[Provided entries Boundary: Start]
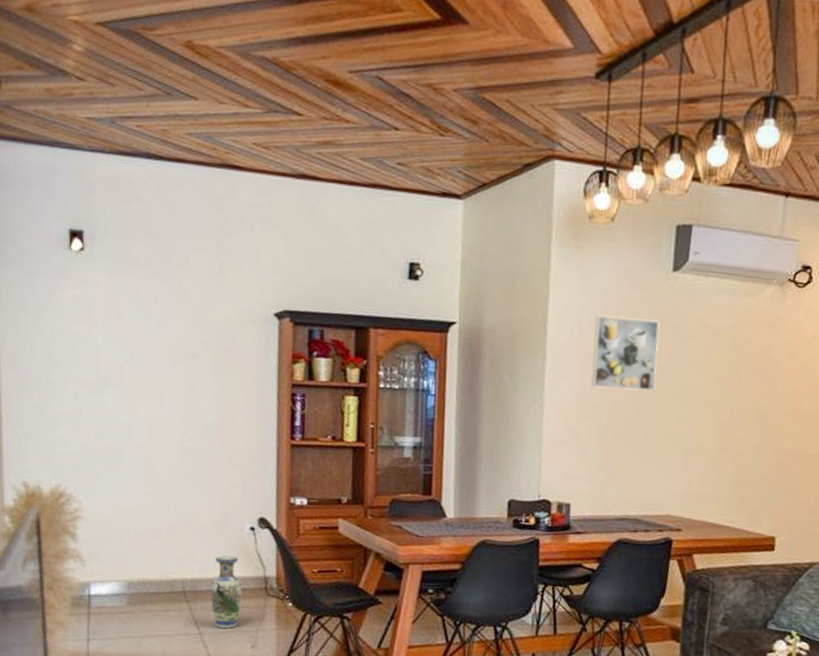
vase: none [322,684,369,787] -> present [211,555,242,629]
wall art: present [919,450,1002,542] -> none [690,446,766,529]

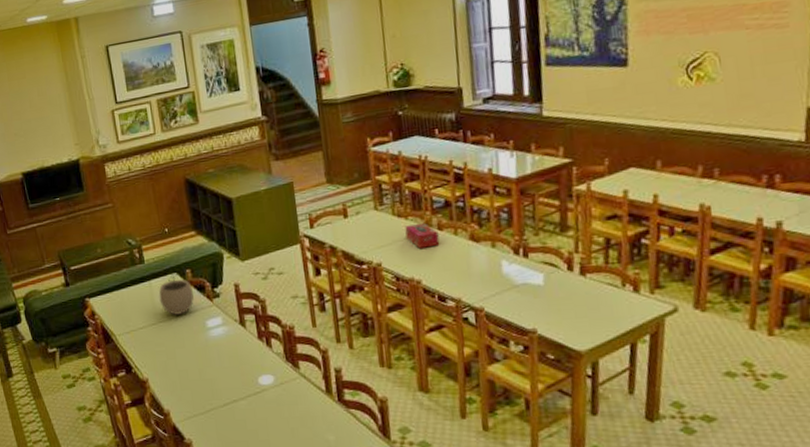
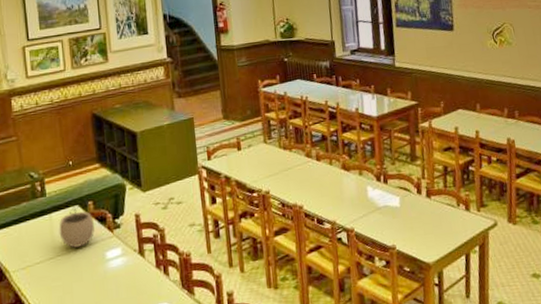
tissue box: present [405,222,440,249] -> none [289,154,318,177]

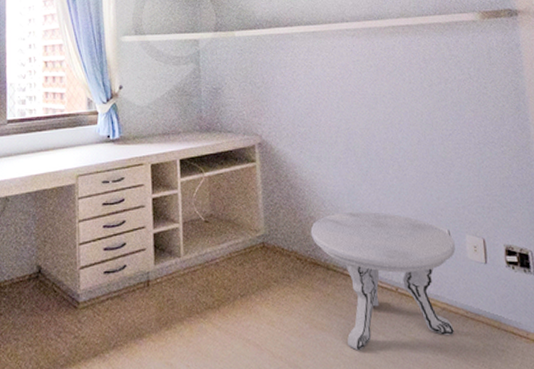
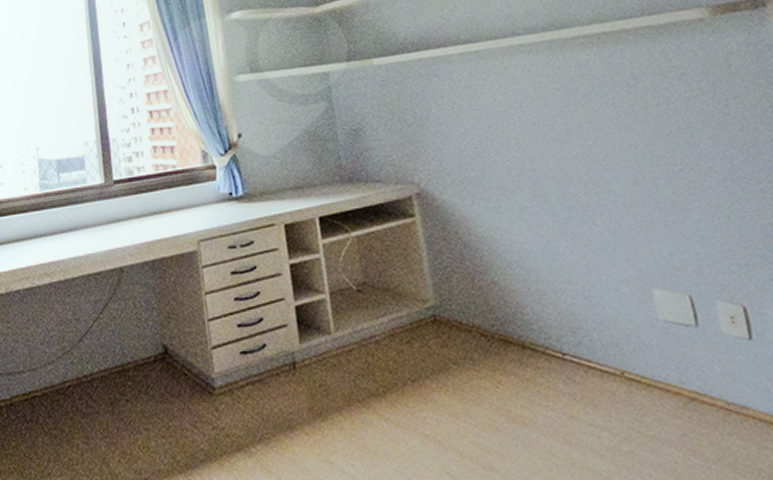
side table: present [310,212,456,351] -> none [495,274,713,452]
[Provided entries Boundary: End]
[Provided entries Boundary: Start]
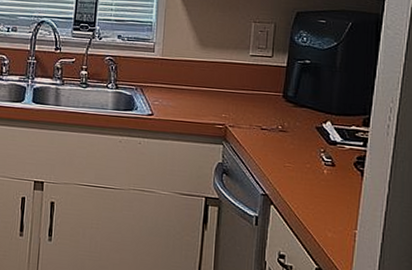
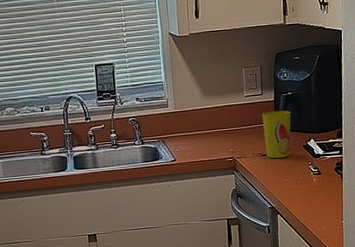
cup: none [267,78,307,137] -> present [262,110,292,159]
[Provided entries Boundary: End]
Your answer is the exact run of lines above from the one with "tissue box: present" through the one with "side table: present", both ends included, minus any picture.

Answer below =
tissue box: present [405,222,440,249] -> none [289,154,318,177]

side table: present [310,212,456,351] -> none [495,274,713,452]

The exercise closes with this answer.